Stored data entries
____________________

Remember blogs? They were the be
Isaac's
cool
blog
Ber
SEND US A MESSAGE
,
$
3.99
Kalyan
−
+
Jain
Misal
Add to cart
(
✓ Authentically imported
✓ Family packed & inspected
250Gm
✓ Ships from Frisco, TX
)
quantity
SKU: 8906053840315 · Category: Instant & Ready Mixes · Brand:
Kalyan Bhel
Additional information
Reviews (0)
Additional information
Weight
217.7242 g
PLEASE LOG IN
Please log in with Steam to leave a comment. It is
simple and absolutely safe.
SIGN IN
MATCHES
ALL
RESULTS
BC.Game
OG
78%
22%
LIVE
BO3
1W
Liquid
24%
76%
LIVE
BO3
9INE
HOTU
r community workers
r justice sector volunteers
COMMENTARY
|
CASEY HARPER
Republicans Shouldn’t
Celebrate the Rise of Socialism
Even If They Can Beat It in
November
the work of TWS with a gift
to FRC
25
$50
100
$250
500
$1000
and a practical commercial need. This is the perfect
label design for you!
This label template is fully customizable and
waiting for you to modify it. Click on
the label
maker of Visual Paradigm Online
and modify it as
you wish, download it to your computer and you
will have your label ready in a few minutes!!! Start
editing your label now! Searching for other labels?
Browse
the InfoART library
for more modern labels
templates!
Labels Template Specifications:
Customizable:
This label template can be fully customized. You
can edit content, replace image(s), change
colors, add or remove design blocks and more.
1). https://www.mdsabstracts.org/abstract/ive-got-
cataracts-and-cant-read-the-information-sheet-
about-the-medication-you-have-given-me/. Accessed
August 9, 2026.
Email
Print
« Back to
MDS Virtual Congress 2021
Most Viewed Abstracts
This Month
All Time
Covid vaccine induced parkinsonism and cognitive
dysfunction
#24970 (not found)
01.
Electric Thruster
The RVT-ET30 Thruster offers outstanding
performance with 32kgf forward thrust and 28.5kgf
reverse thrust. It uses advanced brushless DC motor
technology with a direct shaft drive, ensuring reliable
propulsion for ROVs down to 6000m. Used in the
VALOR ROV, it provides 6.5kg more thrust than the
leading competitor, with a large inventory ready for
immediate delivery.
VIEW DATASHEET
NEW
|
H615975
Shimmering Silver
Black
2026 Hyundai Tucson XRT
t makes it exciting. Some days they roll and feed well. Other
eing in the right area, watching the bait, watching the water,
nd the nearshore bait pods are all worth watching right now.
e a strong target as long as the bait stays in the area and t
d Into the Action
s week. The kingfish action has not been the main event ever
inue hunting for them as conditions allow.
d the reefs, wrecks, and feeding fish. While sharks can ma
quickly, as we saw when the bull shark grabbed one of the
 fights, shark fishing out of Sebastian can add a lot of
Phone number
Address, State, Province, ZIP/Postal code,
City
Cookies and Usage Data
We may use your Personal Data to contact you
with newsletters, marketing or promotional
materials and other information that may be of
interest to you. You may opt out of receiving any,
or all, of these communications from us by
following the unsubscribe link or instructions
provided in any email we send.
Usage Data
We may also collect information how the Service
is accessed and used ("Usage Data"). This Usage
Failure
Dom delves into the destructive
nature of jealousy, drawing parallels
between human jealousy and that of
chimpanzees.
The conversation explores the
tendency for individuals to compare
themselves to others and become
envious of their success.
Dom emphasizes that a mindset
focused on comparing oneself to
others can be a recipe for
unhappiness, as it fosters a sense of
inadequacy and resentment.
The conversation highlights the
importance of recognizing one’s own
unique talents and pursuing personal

____________________

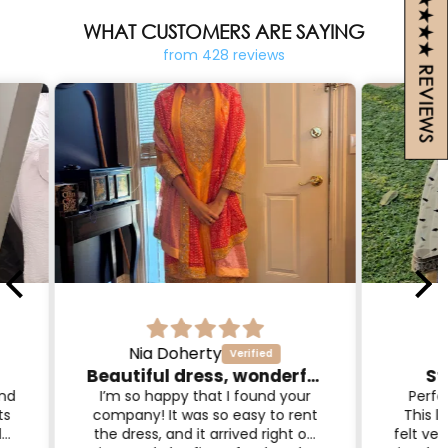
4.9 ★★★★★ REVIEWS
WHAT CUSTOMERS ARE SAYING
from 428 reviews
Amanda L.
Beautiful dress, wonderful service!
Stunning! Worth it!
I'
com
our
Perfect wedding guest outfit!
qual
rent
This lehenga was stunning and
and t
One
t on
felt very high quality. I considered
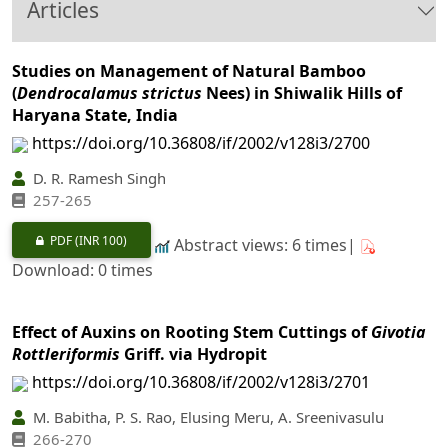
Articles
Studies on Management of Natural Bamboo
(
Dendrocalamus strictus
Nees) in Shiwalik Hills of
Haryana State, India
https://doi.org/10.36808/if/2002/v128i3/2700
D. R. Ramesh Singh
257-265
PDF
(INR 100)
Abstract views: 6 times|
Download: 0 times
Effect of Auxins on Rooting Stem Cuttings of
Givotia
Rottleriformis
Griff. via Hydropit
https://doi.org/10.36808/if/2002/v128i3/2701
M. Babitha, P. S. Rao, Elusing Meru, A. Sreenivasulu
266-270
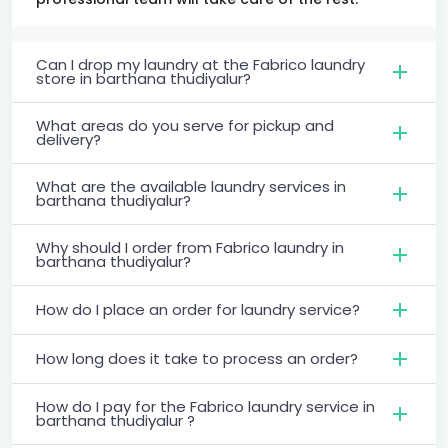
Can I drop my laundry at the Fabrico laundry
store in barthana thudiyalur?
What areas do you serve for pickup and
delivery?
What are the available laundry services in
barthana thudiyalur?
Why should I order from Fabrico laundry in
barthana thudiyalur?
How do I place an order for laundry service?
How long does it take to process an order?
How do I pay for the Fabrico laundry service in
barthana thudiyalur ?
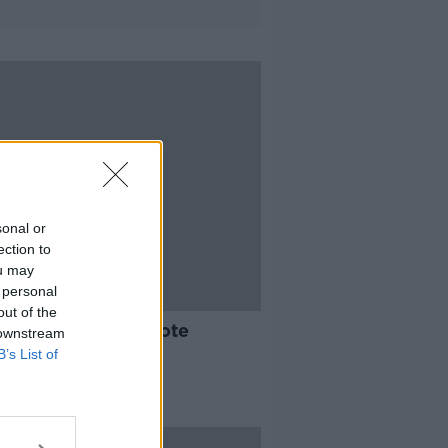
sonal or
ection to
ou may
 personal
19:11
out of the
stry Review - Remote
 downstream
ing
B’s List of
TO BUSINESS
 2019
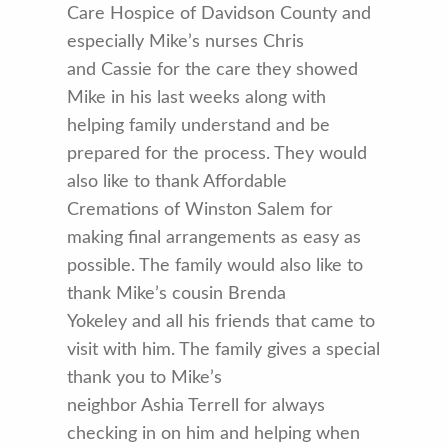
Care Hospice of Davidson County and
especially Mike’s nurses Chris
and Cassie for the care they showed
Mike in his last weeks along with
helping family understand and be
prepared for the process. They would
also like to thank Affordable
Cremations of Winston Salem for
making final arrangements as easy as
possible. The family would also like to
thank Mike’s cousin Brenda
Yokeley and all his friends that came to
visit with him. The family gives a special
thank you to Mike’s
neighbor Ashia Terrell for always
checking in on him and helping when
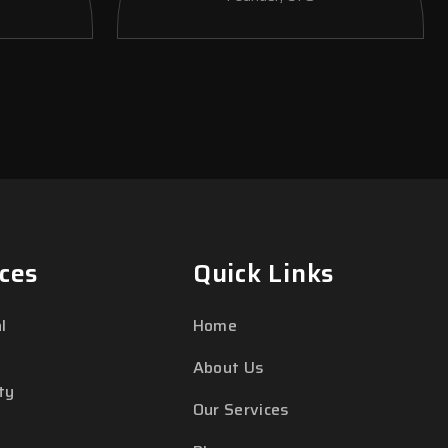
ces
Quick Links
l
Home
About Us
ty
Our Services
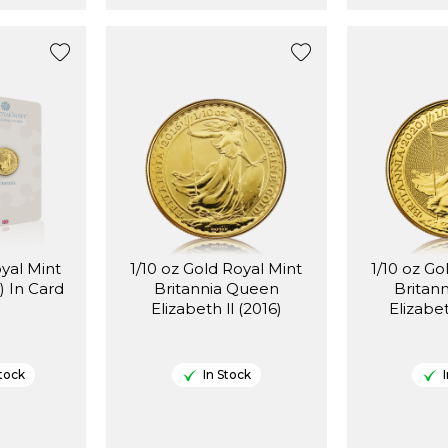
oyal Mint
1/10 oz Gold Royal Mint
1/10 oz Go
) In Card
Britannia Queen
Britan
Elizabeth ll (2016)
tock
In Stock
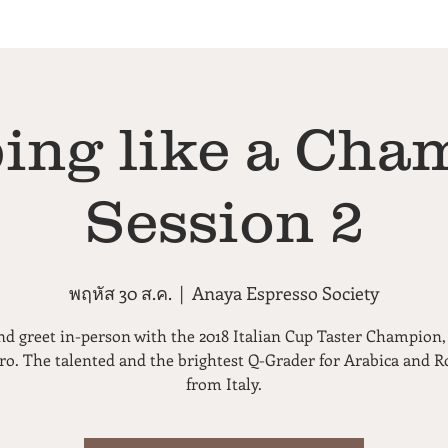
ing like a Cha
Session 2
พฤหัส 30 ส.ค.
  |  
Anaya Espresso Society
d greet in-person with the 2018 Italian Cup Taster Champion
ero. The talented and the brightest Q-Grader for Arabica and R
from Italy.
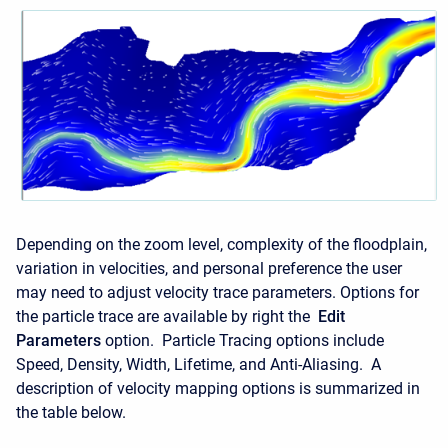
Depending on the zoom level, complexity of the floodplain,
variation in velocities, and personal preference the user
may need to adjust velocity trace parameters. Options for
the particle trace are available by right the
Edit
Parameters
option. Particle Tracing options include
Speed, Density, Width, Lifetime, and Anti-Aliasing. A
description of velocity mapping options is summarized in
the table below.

____________________

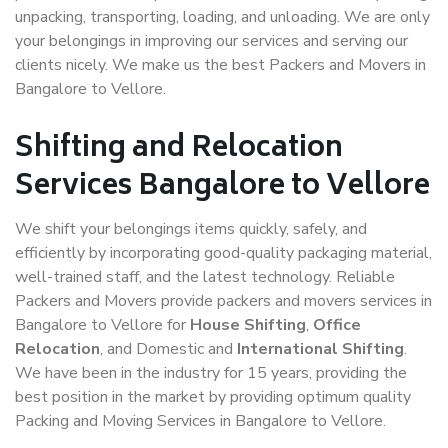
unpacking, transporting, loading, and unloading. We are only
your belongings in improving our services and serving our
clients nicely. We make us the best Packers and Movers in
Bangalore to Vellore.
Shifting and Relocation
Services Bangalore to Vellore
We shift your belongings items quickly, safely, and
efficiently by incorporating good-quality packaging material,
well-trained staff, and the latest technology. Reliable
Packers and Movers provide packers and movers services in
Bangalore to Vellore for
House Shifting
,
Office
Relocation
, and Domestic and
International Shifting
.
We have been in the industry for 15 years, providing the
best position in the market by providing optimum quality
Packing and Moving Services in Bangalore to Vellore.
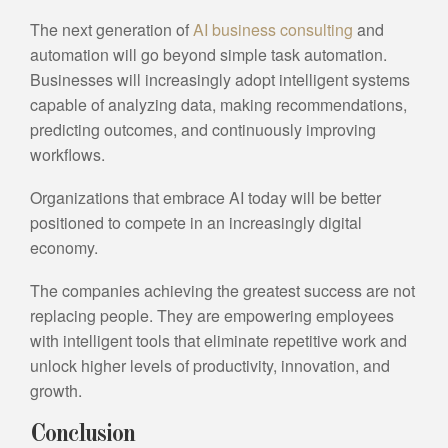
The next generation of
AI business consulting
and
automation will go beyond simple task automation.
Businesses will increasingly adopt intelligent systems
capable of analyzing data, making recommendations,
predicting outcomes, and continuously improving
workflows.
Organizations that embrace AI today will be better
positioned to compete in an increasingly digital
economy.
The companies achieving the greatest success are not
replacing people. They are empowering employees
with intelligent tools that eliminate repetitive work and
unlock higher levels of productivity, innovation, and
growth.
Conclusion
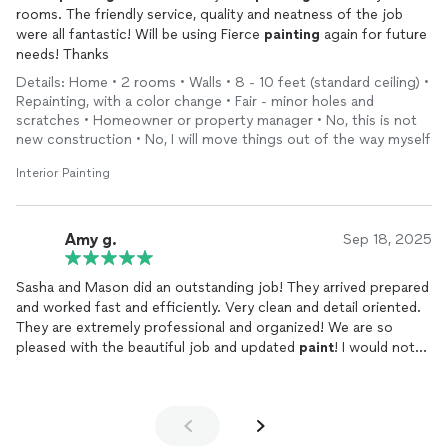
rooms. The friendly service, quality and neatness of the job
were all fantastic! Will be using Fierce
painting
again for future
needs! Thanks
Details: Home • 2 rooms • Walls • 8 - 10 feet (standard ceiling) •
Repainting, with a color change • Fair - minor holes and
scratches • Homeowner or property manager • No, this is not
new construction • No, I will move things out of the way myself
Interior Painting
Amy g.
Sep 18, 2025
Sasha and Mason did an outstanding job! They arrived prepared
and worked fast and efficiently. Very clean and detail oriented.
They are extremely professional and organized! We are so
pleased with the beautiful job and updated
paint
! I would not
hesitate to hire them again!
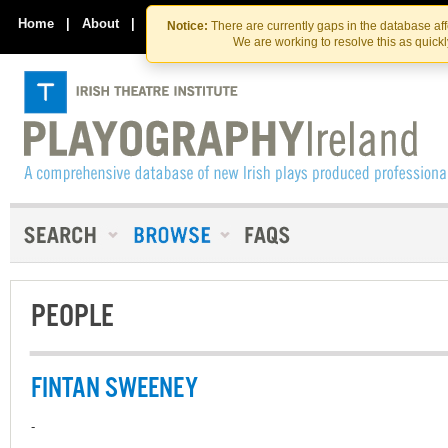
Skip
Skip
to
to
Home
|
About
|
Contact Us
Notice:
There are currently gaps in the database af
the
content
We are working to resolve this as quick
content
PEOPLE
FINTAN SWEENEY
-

____________________

Job item >> The answer should consist only of the lines above from the one with "M. Babitha, P." through the one with "How do I place an order for laundry service?", repeated exactly, with no pictures among them.

Expected output >>
M. Babitha, P. S. Rao, Elusing Meru, A. Sreenivasulu
266-270
Can I drop my laundry at the Fabrico laundry
store in barthana thudiyalur?
What areas do you serve for pickup and
delivery?
What are the available laundry services in
barthana thudiyalur?
Why should I order from Fabrico laundry in
barthana thudiyalur?
How do I place an order for laundry service?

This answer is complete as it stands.